Trademark Appeal Case
記述的文字と要部抽出
本データベースは、特許庁の審決例をAIで解析・要約したものです。拒絶理由通知に対する意見書作成や、審判請求書等の作成時の参考としてお役立てください。
基本情報
| 審判番号 | 不服2005−15331(T2005−15331/J1) |
|---|---|
| 審判種別 | 不服 |
| 結論 | 敗訴(請求棄却) |
理由テキスト
1 本願商標
本願商標は、「クリスタルドライ」の片仮名文字と「CRYSTAL DRY」の欧文字とを二段に併記してなり、第33類「日本酒,洋酒,果実酒,中国酒,薬味酒」を指定商品として、平成16年9月27日に登録出願されたものである。
2 引用商標
原査定において、本願商標が商標法第4条第1項第11号に該当するとして、本願の拒絶の理由に引用した登録第4297899号商標(以下「引用商標」という。)は、「CRISTAL」の欧文字を横書きしてなり、昭和57年12月3日に登録出願、第28類「洋酒、ビール、果実酒、その他本類に属する商品」を指定商品として、平成11年7月23日に設定登録されたものである。
3 当審の判断
本願商標は、「クリスタルドライ」の片仮名文字と「CRYSTAL DRY」の欧文字とを二段に併記してなるところ、その構成中の「ドライ」及び「DRY」の文字(語)は、本願の指定商品を取り扱う業界において、「辛口であること」を意味する語として、商品の広告や商品の包装にしばしば使用されている事実が認められる。

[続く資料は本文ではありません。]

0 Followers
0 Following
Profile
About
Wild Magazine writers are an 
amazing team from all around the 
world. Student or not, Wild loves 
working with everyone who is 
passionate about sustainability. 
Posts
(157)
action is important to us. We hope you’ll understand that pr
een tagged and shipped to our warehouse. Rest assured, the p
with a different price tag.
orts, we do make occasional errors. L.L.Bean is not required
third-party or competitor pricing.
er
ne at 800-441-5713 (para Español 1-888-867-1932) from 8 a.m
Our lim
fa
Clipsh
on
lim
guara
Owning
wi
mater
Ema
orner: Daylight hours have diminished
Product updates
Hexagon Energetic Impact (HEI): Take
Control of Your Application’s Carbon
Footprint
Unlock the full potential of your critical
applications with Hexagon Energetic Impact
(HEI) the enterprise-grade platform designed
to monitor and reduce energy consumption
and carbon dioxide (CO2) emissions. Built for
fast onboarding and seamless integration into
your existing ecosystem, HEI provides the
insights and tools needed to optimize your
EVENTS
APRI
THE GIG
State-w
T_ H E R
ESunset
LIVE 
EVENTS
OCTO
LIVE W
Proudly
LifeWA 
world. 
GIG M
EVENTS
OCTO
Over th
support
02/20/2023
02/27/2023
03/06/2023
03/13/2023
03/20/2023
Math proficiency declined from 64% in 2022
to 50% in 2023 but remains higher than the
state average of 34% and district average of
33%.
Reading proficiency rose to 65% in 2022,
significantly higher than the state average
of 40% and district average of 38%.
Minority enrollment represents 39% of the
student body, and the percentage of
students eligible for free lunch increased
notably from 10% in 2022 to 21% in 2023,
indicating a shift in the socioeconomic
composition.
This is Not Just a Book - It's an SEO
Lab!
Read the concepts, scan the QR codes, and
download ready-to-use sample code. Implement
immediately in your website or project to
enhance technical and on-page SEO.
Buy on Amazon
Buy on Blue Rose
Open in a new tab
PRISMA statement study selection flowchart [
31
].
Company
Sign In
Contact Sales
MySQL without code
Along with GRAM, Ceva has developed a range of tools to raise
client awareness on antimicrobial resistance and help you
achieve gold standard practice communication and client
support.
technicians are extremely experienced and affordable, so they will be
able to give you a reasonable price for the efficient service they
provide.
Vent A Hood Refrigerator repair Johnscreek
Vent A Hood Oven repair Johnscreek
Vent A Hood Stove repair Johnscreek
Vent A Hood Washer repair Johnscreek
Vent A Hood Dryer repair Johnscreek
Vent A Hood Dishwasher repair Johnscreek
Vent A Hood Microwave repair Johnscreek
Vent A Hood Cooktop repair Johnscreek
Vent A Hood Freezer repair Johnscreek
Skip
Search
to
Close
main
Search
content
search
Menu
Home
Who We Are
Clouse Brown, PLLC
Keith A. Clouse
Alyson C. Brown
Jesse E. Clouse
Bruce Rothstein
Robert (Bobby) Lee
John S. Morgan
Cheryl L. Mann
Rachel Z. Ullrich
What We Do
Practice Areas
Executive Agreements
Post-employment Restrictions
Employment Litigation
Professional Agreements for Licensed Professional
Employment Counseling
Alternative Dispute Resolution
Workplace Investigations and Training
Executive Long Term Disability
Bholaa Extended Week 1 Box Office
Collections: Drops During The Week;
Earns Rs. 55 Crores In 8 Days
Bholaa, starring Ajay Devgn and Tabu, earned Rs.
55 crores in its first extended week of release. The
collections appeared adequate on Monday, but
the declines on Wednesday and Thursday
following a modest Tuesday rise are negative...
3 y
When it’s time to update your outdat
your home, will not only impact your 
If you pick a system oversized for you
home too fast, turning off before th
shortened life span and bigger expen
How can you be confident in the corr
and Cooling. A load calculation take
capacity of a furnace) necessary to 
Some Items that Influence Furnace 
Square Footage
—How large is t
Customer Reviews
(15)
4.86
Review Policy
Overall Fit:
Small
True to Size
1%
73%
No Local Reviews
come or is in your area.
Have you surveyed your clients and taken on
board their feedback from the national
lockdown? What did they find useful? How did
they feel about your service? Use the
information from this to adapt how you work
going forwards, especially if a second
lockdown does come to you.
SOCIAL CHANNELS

そうとすれば、「ドライ」及び「DRY」に「乾燥した」等の意味があるとしても、本願商標に接する取引者、需要者は、その指定商品との関係からして、当該文字部分は「甘辛度」を表したものであると認識し、当該商品が「辛口である」との意味を看取するというのが自然である。
してみれば、本願商標構成中の「ドライ」及び「DRY」の文字自体は、自他商品の識別標識としての機能を有しないか、極めて弱いものであり、自他商品の識別標識としての機能を有するのは、「クリスタル」及び「CRYSTAL」の文字部分であるというのが相当である。
したがって、本願商標からは、該文字部分に相応して、「クリスタル」の称呼及び「水晶」の観念を生ずるものである。
他方、引用商標は、「CRISTAL」の文字を横書きしてなるところ、その構成文字に相応して「クリスタル」の称呼及び「水晶」の観念を生ずるものである。
そうとすると、本願商標と引用商標とは、「クリスタル」の称呼及び「水晶」の観念を共通にする類似の商標であり、かつ、その指定商品も同一又は類似のものである。
したがって、本願商標は、商標法第4条第1項第11号に該当するとした原査定は妥当なものであり、取り消すべき限りでない。
よって、結論のとおり審決する。